Before the United States supported the 2006 Ethiopian invasion of Somalia, Mogadishu was on the way to becoming a safe and functional city. The Islamic Court Union (ICU) may have been a conservative coalition but at long last Somalia had the chance to succeed as a state. There was no failure in the political process, but instead an imperialist war and occupation that disrupted Somali society from sorting out its own problems. It should be no surprise then that parts of the coalition have since become radicalized.
The ongoing private war this article details is only making the situation worse. And now there is a devastating famine in Somalia that is killing many who have previously been spared being hit by bullets. Why should any Somali party trust foreign aid agencies when those same governments are sponsoring drones and promoting guerilla war? Some advice to my dear country:
Privatized war and occupation is still war and occupation. Please stop.
U.S. Relies on Contractors in Somalia Conflict
By Jeffrey Gettleman, Mark Mazzetti and Eric Schmitt
The New York Times
August 10, 2011
MOGADISHU, Somalia — Richard Rouget, a gun for hire over two decades of bloody African conflict, is the unlikely face of the American campaign against militants in Somalia.
A husky former French Army officer, Mr. Rouget, 51, commanded a group of foreign fighters during Ivory Coast’s civil war in 2003, was convicted by a South African court of selling his military services and did a stint in the presidential guard of the Comoros Islands, an archipelago plagued by political tumult and coup attempts.
Now Mr. Rouget works for Bancroft Global Development, an American private security company that the State Department has indirectly financed to train African troops who have fought a pitched urban battle in the ruins of this city against the Shabab, the Somali militant group allied with Al Qaeda.
The company plays a vital part in the conflict now raging inside Somalia, a country that has been effectively ungoverned and mired in chaos for years. The fight against the Shabab, a group that United States officials fear could someday carry out strikes against the West, has mostly been outsourced to African soldiers and private companies out of reluctance to send American troops back into a country they hastily exited nearly two decades ago.
“We do not want an American footprint or boot on the ground,” said Johnnie Carson, the Obama administration’s top State Department official for Africa.
A visible United States military presence would be provocative, he said, partly because of Somalia’s history as a graveyard for American missions — including the “Black Hawk Down” episode in 1993, when Somali militiamen killed 18 American service members.

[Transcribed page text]

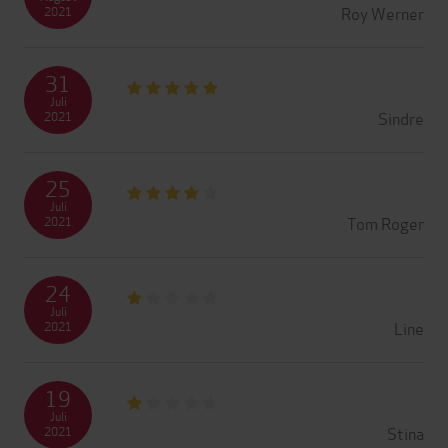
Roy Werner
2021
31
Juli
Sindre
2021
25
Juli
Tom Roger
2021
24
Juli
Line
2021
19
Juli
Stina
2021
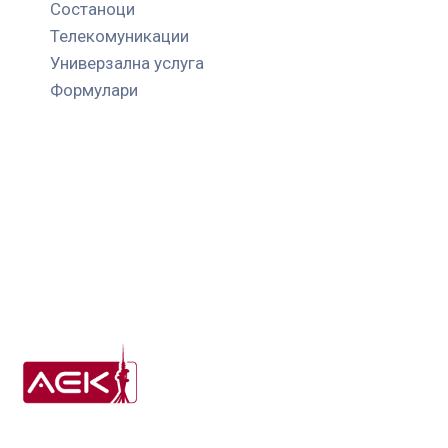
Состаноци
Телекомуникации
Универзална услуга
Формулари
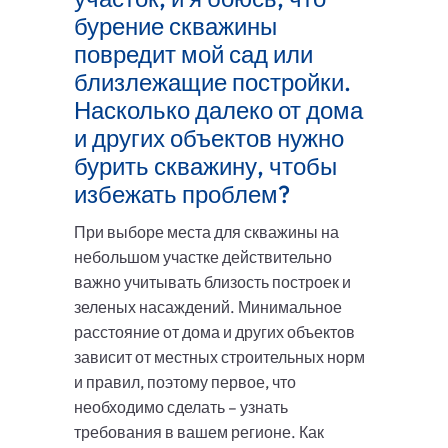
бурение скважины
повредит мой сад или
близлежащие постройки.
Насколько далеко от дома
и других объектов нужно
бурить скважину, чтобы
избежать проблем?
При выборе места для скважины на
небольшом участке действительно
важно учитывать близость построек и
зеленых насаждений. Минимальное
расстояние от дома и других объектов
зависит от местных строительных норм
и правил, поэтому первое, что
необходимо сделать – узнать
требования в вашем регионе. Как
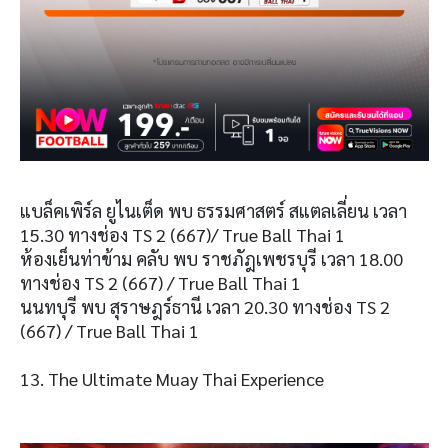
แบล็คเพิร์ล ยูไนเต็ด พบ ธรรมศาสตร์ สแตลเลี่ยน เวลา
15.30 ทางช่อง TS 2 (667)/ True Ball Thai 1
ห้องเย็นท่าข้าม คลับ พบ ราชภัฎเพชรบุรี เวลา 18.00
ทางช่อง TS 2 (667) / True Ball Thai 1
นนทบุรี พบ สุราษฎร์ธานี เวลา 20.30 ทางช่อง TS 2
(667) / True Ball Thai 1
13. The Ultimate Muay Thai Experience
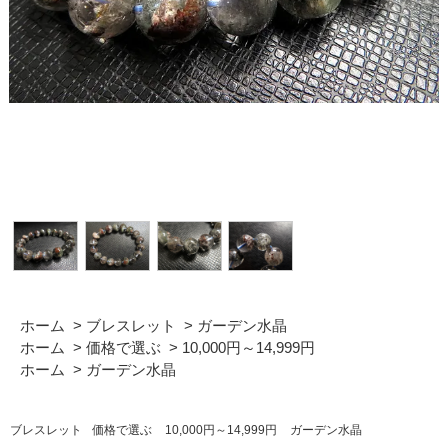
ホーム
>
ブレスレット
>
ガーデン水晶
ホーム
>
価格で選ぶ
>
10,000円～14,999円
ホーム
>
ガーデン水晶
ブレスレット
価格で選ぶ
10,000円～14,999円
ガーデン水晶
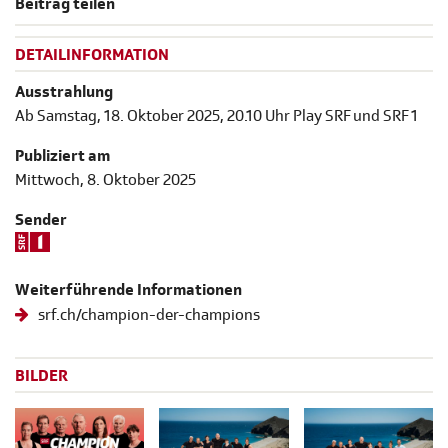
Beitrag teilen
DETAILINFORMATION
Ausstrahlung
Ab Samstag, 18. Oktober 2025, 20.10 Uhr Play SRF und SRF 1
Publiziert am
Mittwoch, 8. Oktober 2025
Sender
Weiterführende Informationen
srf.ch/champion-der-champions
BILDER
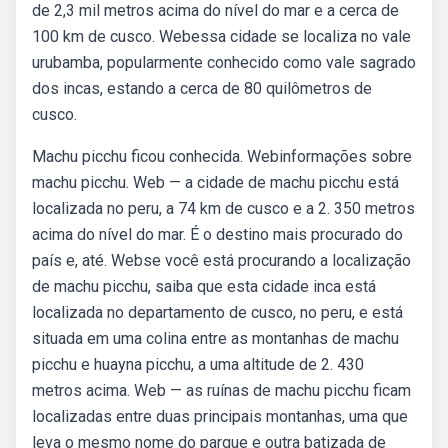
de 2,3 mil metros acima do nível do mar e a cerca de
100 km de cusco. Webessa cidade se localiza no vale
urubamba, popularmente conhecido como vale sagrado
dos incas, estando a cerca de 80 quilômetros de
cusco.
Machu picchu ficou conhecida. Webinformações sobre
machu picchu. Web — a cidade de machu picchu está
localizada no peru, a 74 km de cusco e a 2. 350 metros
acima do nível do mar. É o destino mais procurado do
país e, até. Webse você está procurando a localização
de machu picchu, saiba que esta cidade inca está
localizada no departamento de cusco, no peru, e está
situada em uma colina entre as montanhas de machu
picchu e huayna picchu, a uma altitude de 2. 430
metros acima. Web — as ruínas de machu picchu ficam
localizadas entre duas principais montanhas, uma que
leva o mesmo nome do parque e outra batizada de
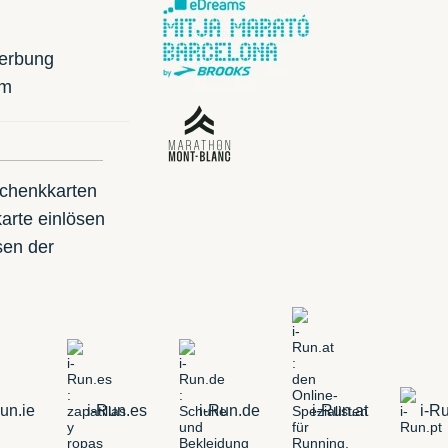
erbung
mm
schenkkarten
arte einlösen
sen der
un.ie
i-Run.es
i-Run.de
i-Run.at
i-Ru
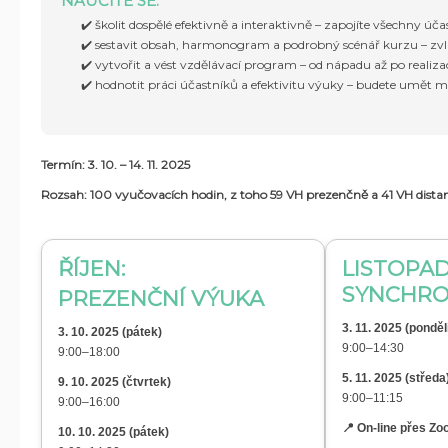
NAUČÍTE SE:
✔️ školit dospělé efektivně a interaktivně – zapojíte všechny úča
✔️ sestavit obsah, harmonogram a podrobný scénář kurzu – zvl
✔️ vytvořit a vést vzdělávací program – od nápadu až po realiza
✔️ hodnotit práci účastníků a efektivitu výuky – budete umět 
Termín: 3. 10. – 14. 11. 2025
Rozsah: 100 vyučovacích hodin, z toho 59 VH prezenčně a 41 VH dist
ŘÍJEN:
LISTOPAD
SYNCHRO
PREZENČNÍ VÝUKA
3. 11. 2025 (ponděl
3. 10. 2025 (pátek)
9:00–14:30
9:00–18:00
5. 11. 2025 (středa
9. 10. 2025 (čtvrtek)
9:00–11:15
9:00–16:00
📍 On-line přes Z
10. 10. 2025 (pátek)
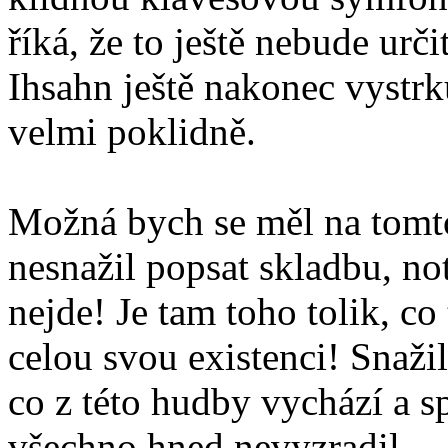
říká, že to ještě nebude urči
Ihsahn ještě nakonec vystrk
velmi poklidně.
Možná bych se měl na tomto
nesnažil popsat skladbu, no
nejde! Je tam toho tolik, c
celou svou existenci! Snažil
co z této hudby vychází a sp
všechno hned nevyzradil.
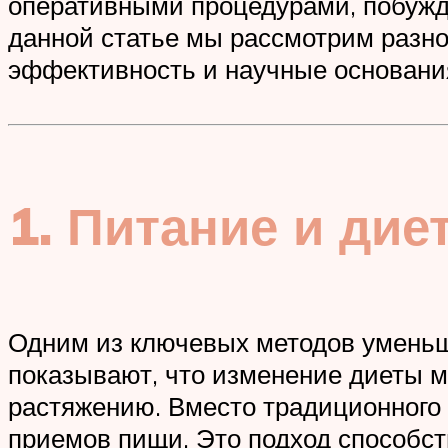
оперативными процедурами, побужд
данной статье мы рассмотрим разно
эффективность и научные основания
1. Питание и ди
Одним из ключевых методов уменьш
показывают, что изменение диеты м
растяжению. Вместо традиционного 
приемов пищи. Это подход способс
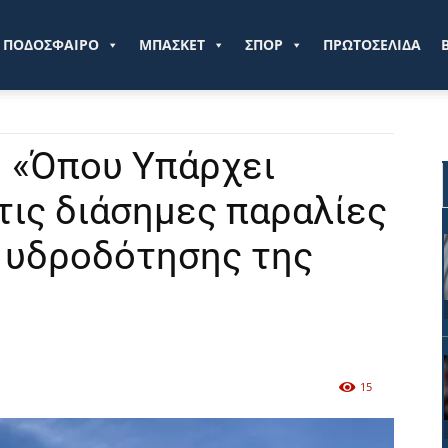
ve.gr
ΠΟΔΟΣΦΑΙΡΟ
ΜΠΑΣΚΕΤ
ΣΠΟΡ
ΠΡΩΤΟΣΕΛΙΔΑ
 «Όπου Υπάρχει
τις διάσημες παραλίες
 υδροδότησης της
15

--

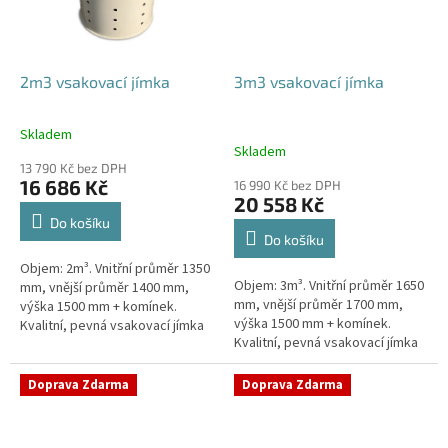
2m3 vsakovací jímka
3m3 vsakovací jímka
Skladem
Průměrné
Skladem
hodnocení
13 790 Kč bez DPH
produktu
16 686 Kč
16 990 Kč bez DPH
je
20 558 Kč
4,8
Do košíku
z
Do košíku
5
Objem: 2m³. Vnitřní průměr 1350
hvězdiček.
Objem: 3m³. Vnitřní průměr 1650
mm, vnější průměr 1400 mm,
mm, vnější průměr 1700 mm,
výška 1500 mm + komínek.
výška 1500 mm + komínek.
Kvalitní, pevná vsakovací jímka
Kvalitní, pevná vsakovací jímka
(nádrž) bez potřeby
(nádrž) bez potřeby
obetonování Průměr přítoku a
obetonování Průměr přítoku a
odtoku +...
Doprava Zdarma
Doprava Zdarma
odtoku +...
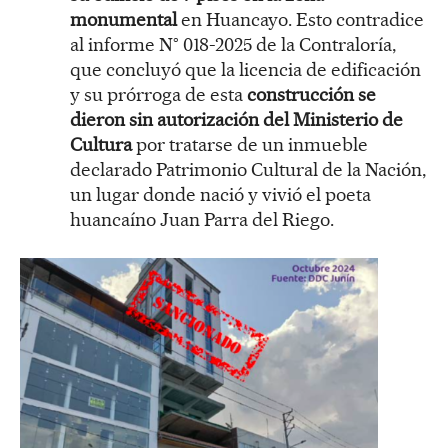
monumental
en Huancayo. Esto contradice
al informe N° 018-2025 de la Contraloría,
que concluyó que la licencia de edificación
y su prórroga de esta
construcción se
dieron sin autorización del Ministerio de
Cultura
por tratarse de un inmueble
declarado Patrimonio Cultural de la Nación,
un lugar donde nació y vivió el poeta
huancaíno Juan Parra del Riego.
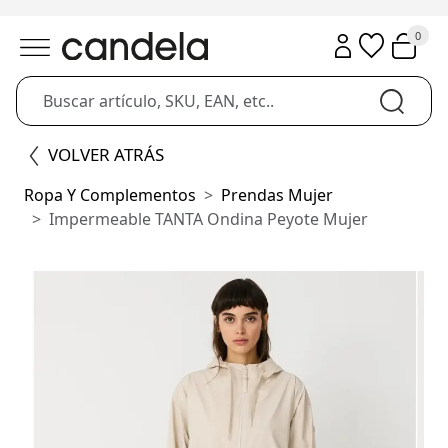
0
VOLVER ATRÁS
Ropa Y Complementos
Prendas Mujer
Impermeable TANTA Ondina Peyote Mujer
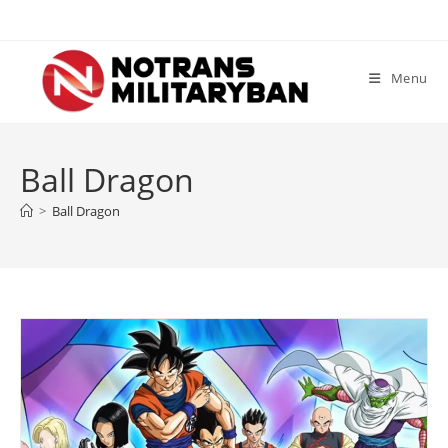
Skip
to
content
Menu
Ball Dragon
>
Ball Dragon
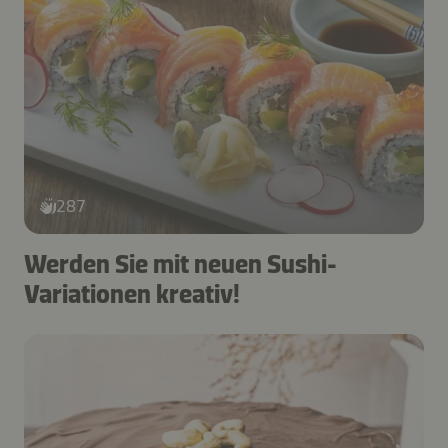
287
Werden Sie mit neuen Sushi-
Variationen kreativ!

**Job item**:
In the text on the Somalia conflict, which company does Richard Rouget now work for?

**Written solution**:
Bancroft Global Development, an American private security company.